▸ **Objective**
Repeat the records starting at the line that contains "elevation (m): 600" and ending at the end of the records, substituting "specimen number" for "barcode" and leaving everything else unchanged.

** START OF Source material **

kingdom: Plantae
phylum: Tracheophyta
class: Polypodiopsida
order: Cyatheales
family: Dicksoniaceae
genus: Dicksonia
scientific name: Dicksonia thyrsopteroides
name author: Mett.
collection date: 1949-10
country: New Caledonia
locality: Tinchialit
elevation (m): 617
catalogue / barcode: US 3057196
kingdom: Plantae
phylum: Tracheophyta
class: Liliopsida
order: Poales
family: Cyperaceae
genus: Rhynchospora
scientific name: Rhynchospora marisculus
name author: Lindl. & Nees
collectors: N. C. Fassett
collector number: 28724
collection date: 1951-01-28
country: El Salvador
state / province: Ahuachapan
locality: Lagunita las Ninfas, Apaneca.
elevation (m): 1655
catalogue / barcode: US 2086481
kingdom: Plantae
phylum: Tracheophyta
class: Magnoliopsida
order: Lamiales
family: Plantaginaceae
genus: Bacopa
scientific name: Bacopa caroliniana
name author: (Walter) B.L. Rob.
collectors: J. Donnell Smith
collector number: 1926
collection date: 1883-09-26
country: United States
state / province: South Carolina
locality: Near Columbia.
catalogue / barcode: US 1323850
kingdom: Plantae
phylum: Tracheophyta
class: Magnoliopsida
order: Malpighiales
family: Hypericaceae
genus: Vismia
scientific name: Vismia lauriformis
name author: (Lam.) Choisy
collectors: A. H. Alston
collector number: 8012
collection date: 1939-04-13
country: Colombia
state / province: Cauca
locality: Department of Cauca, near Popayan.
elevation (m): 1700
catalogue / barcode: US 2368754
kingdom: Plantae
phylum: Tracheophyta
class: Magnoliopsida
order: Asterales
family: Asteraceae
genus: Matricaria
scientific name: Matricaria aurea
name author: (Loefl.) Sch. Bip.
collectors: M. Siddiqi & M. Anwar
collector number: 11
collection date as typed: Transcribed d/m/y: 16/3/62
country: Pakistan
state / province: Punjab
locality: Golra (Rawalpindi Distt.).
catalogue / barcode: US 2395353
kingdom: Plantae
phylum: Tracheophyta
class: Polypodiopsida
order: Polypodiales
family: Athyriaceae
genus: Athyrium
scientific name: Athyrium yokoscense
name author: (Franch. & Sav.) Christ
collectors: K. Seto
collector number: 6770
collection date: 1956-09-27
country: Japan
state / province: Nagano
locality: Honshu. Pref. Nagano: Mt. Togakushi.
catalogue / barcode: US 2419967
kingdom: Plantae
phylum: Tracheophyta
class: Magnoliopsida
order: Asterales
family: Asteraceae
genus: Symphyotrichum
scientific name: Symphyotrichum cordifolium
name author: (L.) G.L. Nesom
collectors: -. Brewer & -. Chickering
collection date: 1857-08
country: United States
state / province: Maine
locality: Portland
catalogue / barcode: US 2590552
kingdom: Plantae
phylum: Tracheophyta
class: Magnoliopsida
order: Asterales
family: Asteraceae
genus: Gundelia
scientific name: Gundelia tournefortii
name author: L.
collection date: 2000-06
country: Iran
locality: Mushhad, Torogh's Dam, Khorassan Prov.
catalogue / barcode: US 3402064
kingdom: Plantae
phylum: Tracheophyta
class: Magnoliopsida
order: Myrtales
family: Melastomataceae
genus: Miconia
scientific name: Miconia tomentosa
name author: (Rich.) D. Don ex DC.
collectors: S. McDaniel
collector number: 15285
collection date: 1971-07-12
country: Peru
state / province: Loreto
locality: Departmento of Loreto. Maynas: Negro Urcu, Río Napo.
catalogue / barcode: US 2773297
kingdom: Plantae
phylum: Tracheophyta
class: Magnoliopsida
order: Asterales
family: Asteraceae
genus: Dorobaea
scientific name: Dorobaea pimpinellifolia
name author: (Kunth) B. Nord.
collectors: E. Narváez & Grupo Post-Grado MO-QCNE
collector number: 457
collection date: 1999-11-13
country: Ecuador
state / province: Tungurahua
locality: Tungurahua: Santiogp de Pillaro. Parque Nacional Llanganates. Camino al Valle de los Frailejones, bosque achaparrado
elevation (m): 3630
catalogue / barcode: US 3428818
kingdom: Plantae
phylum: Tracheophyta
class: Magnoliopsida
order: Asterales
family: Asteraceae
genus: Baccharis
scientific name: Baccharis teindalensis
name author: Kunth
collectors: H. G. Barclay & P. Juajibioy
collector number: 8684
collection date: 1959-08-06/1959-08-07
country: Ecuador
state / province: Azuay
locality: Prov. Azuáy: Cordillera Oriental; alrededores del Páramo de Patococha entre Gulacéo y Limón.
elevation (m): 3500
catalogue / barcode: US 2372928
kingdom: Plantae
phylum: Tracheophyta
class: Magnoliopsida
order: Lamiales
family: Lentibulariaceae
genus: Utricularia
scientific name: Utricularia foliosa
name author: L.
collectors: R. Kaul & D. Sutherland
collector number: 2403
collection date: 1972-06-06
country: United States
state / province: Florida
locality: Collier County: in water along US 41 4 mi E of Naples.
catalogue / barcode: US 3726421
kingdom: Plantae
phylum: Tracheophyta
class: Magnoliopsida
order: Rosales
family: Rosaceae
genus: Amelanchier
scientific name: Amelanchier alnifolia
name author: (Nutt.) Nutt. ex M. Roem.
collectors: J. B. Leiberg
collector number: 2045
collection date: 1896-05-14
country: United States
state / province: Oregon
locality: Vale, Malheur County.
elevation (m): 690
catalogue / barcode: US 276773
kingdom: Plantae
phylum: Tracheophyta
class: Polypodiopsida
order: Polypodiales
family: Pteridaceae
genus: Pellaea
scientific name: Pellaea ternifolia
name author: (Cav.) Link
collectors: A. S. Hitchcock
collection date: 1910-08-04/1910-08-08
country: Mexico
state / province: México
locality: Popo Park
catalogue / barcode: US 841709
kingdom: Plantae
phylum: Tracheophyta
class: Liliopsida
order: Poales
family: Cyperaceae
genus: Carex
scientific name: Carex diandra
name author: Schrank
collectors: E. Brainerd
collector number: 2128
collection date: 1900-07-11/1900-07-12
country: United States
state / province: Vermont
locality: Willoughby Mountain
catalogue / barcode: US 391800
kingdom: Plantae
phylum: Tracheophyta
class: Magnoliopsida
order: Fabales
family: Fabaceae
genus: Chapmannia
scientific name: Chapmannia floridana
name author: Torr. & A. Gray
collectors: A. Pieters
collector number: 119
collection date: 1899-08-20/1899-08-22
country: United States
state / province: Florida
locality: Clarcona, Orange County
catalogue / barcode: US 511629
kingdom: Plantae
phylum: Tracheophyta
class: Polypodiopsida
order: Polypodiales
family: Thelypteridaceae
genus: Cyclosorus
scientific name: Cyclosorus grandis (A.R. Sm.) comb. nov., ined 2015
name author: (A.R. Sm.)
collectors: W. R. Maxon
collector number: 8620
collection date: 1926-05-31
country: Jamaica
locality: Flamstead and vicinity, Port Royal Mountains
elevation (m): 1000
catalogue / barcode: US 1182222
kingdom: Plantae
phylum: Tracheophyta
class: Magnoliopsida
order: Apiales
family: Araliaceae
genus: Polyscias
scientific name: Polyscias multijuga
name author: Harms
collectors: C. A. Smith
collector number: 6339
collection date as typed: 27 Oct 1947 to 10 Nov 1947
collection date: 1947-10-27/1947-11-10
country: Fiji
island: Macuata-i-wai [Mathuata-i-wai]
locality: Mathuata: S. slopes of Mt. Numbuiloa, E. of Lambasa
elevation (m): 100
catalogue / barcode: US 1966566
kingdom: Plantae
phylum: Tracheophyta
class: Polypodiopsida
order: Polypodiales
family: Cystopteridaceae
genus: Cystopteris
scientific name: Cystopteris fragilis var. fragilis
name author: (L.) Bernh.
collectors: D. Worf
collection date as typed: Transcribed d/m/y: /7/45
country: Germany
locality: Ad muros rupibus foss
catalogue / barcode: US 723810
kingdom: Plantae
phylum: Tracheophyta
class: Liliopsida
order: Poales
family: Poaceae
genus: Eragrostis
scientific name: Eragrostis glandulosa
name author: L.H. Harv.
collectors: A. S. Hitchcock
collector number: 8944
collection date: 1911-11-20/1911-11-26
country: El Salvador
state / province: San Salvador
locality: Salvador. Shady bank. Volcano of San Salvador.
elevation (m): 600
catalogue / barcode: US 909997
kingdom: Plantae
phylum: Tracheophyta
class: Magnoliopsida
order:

** END OF Source material **

▸ **Answer to the exercise**
elevation (m): 600
catalogue / specimen number: US 909997
kingdom: Plantae
phylum: Tracheophyta
class: Magnoliopsida
order:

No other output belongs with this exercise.